Initial deployment logs indicated the Cilium initialization pods were locked in a persistent PodInitializing block, throwing an Init:CrashLoopBackOff flag. A deep forensic review via kubectl describe pod revealed an architectural endpoint conflict: Cilium was attempting to map the global cluster topology through the RKE2 Supervisor Port (9345) instead of the standard Kubernetes API Server Port (6443).
The supervisor port on 9345 handles internal node registration and certificate synchronization. Passing API requests to this daemon causes an immediate failure return: "the server could not find the requested resource (get namespaces kube-system)".
To redirect the eBPF control hooks onto the valid API endpoint registry, a hot Helm database upgrade was fired down on the control plane terminal, hard-coding the data pipeline straight to the true API gateway:
sudo /usr/local/bin/helm upgrade cilium cilium/cilium --version 1.15.4 \
--namespace kube-system \
--set operator.replicas=1 \
--set kubeProxyReplacement=true \
--set k8sServiceHost=192.168.0.197 \
--set k8sServicePort=6443 \
--kubeconfig /etc/rancher/rke2/rke2.yaml
Helm processed the parameter updates cleanly, outputting a successful REVISION: 2 tracking manifest to the cluster backend.
The immediate activation of native kubeProxyReplacement=true triggered a critical network outage, severing management access to the Proxmox hypervisor IP (192.168.0.105). Cilium’s high-performance eBPF engine attempted to hook directly into the virtual interface drivers to establish direct packet routing. However, this action clashed head-on with the active hypervisor-level Proxmox Hardware Firewall on the VM network devices.
The simultaneously active packet-filtering engines generated an intense Layer 2 MAC flapping loop/ARP storm, completely saturating the Proxmox virtual bridge (vmbr0) and dropping all external management traffic.
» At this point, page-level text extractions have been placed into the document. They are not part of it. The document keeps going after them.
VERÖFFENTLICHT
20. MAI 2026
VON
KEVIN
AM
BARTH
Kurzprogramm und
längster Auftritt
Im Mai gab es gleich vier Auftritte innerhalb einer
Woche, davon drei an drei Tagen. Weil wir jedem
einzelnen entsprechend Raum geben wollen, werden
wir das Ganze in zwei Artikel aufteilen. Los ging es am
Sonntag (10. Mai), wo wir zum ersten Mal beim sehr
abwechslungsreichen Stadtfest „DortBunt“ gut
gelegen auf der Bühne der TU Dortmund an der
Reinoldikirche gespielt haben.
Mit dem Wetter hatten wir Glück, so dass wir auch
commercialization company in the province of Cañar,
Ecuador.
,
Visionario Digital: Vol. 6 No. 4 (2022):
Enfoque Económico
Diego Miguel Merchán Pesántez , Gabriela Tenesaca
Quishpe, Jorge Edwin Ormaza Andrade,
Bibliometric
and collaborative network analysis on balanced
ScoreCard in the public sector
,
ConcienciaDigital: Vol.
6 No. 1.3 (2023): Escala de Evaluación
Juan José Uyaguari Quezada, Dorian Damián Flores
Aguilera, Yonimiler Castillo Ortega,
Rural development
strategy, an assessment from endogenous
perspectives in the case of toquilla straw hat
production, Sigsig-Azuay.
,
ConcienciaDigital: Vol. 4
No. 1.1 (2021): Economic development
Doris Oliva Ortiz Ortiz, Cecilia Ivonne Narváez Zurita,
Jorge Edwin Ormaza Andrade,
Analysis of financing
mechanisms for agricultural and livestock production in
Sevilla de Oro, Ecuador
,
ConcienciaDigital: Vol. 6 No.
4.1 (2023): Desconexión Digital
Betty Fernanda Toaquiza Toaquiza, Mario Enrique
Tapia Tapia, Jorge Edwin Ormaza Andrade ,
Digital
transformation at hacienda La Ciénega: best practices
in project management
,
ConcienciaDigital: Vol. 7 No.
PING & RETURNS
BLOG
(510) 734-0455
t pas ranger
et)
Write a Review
To break the data loop without risking a host kernel crash, access was established via the hardware terminal console of the physical Proxmox node, forcing an immediate teardown of the cluster virtual machines and a flush of the network interfaces:
# Local Hypervisor Emergency Restoration Terminal
qm stop 107 && qm stop 108
systemctl restart networking
To guarantee clean execution paths for the cluster datapath going forward, the Proxmox virtual hardware firewall was permanently un-checked across both rocky-control-01 and rocky-worker-01 interface properties. This architecture safely hands over full Layer 2–4 network policy management natively to Cilium's internal security engines.
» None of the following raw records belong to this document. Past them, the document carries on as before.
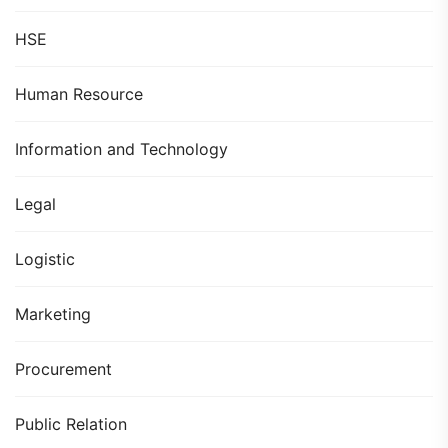
HSE
Human Resource
Information and Technology
Legal
Logistic
Marketing
Procurement
Public Relation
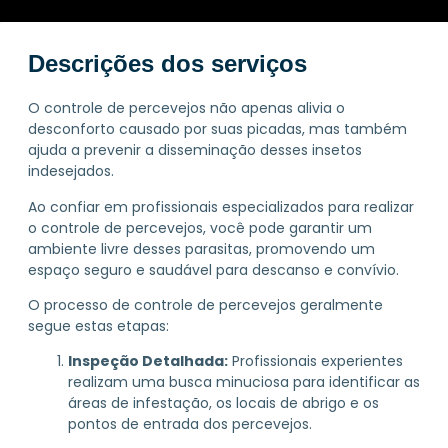
Descrições dos serviços
O controle de percevejos não apenas alivia o
desconforto causado por suas picadas, mas também
ajuda a prevenir a disseminação desses insetos
indesejados.
Ao confiar em profissionais especializados para realizar
o controle de percevejos, você pode garantir um
ambiente livre desses parasitas, promovendo um
espaço seguro e saudável para descanso e convívio.
O processo de controle de percevejos geralmente
segue estas etapas:
Inspeção Detalhada:
Profissionais experientes
realizam uma busca minuciosa para identificar as
áreas de infestação, os locais de abrigo e os
pontos de entrada dos percevejos.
| Interface Target | Hypervisor Firewall State | CNI Routing Strategy |
|---|---|---|
| VM 107 (Control) | DISABLED | eBPF Direct Host-Routing (ens18) |
| VM 108 (Worker) | DISABLED | eBPF Direct Host-Routing (ens18) |
| PVE Bridge (vmbr0) | ENABLED | Hypervisor Management Plane Protection |
Following host network restoration, both compute nodes negotiated successful secure cluster entry. Querying the integrated CNI environment via cilium status verified that the infrastructure paths had attained complete operational integrity.
The eBPF controller reported 2/2 cluster hosts reachable over direct routing lanes with zero memory allocation errors or route tracking dropouts.
With a highly efficient network fabric successfully claiming the underlying kernel interfaces, the core cluster DNS resources were automatically kicked out of their pending states. The deployment engine successfully bound local container IPs and scaled up active instances smoothly:
Executing a terminal-wide kubectl get nodes confirms both hosts are sitting comfortably at a permanent Ready status. The Squirrelworks lab multi-node environment is fully live, secure, and ready to receive production-tier container deployments.